The value is traceability. You can see when information changed. You can look at historical state when you need to. Overwriting is simpler, but you lose the time dimension.

Contradiction detection is annotation, not arbitration

When you detect two memories that contradict each other, create a contradiction relationship between them. Don't prevent both from being retrieved. The system shouldn't decide which one is correct on the user's behalf.

But this means the caller has to handle contradictions. If you don't downweight contradicted memories, the model might see "user prefers TypeScript" and "user prefers Python" simultaneously and pick one at random. Contradiction detection only works when paired with retrieval-time handling logic.

Every memory needs provenance and confidence

User stated it directly? Highest confidence. Inferred from context? Medium. Auto-summarized by the system? Lowest. When two memories conflict, the one with more reliable provenance wins — not just the newer one.

This metadata also gives fallback extraction its value. Low-confidence memories don't interfere with high-quality information, but when nothing else is available, they're better than nothing.


Observability has to ship with the feature

There's a class of memory system bugs that don't show up in short-term testing. They only surface after a few weeks: contradictions accumulating silently, old information not being superseded correctly, a write failure that quietly stops all updates. The agent still looks "normal" — it's just answering with increasingly stale information.

These problems are all gradual. No error gets thrown. The only way to catch them is to build observability in from the start, not bolt it on after something breaks.

In our implementation, most critical paths have structured event logs: extraction stats per message (how many facts extracted, whether fallback triggered, how many contradictions found), write failure events, before/after snapshots around compaction, destructive-overwrite warnings when memory file line counts drop more than 50%. These events persist to the database for trend analysis. Are contradictions growing or being cleaned up? Is primary extraction frequently returning zero results? How much is fallback catching?

Even with all of that, retrieval degradation is the hardest problem to observe. You know how many results came back. You don't know if those results are getting worse. Are relevance score distributions shifting? Is match quality against actual user questions declining over time? These gradual signals don't have structured event coverage yet.
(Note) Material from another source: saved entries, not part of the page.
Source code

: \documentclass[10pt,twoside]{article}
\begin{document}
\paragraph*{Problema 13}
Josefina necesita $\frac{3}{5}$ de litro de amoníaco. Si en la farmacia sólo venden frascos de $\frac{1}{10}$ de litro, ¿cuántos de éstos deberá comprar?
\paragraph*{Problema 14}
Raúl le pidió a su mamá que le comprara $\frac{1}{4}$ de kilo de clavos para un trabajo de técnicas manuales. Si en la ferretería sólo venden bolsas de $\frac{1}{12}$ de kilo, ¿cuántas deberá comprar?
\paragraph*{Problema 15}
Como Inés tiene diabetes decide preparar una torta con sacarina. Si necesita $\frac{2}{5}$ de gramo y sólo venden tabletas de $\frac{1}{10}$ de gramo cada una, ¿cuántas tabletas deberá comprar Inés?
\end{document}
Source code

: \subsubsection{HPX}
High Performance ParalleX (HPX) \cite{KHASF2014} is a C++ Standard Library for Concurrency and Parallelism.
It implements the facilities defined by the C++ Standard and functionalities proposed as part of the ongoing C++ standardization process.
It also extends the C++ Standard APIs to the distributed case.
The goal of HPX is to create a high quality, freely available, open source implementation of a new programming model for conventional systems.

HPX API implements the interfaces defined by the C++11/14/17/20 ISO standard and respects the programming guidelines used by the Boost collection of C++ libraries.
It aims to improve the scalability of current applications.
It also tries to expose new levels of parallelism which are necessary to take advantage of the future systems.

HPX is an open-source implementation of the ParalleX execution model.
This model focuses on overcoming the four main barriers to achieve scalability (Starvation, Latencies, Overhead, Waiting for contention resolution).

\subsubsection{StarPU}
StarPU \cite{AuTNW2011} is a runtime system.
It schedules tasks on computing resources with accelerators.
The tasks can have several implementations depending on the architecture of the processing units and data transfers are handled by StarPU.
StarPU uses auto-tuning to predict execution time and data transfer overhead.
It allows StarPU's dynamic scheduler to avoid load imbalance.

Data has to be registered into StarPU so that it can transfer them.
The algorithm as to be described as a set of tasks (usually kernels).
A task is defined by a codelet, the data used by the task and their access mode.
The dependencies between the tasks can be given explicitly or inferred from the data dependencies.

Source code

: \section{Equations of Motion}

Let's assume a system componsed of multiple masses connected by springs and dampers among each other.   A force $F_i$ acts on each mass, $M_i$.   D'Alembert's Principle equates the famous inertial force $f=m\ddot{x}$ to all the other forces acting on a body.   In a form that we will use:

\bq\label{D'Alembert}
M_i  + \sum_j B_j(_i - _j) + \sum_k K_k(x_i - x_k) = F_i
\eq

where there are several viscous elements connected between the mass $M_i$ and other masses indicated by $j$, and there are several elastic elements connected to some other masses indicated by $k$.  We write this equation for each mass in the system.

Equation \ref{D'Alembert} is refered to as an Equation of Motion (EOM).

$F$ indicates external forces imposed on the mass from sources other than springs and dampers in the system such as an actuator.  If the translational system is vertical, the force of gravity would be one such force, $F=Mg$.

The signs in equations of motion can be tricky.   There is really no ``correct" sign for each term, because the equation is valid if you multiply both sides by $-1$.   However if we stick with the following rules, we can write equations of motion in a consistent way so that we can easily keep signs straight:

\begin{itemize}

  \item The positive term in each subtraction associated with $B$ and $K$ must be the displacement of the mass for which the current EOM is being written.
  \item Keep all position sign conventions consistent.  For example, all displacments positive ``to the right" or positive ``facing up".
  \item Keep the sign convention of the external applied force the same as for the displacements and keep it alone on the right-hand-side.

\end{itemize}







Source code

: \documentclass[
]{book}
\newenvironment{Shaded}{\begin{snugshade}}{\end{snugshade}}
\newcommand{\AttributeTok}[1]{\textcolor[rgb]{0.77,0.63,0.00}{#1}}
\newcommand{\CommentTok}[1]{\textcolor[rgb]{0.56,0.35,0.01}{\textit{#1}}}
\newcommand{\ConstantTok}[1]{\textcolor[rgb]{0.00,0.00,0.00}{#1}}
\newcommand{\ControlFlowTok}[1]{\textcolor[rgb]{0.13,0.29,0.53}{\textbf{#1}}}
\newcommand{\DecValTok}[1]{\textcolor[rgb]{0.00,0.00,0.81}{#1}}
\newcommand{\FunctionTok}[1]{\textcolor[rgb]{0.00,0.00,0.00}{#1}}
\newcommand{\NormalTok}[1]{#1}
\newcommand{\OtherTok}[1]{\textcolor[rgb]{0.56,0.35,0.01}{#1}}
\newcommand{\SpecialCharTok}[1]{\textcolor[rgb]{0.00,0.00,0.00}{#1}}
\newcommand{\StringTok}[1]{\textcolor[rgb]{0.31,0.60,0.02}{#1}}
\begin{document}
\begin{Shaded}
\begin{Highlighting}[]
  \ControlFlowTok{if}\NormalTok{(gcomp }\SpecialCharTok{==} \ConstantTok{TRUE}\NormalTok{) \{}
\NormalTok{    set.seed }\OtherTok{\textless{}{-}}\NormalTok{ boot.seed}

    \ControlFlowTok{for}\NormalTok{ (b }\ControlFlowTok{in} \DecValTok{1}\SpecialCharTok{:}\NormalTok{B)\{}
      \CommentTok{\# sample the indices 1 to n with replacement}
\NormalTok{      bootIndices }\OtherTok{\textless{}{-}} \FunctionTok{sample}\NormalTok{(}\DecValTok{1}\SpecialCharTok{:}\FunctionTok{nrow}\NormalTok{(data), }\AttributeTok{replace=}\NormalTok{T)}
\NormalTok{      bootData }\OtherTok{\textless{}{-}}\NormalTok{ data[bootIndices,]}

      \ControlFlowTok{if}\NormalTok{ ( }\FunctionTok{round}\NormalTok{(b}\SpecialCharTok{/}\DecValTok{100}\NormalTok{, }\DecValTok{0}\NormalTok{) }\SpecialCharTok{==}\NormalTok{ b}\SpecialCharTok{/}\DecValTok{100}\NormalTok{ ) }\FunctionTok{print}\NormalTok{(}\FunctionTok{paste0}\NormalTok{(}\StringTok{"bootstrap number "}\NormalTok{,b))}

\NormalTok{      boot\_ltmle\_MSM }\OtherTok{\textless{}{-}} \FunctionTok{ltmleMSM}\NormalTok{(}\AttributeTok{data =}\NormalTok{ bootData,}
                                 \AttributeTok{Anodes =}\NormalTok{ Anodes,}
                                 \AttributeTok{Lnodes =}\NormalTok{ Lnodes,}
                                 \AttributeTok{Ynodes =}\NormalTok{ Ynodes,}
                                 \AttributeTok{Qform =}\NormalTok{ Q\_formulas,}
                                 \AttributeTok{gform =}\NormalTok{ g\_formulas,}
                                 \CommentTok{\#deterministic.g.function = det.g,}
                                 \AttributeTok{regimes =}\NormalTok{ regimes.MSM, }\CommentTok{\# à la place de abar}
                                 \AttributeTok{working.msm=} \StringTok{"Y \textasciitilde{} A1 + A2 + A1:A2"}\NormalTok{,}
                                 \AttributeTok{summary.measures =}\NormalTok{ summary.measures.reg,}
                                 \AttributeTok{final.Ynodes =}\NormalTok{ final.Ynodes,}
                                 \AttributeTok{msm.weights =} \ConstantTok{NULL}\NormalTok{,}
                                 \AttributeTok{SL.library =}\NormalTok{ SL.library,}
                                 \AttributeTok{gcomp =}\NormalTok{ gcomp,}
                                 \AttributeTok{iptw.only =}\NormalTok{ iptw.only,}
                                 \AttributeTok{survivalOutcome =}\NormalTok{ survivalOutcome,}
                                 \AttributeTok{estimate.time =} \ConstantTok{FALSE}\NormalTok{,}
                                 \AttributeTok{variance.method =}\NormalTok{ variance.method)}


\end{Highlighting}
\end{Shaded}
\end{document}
That's a real lesson from building this. It's not enough to add observability. The things that are hardest to observe tend to be the most important. A sudden write failure is easy to spot. Retrieval quality slowly declining over months is nearly invisible. If we were starting over, we'd instrument retrieval quality from day one.


Does any of this actually matter?

We ran db0 against two published conversational memory benchmarks: LoCoMo (Snap Research) and LongMemEval (Wu et al., 2025). Both test whether a memory system can answer questions about past conversations accurately.

On LoCoMo (199 queries, LLM-judged): db0 scored 76.9%, Mem0 scored 66.9%. On LongMemEval (50-question sample): db0 scored 80.0%, Mem0 scored 29%.

The gap is largest on knowledge-update questions, the category that specifically tests whether a system handles superseded facts correctly. That's not a coincidence. Most of the design decisions in this post, superseding, contradiction detection, provenance tracking, exist to handle exactly those cases. The context engineering layer gets you baseline recall. The knowledge lifecycle layer is what separates "usually right" from "right about the things that changed."

Full benchmark methodology and results are in the db0 benchmark package.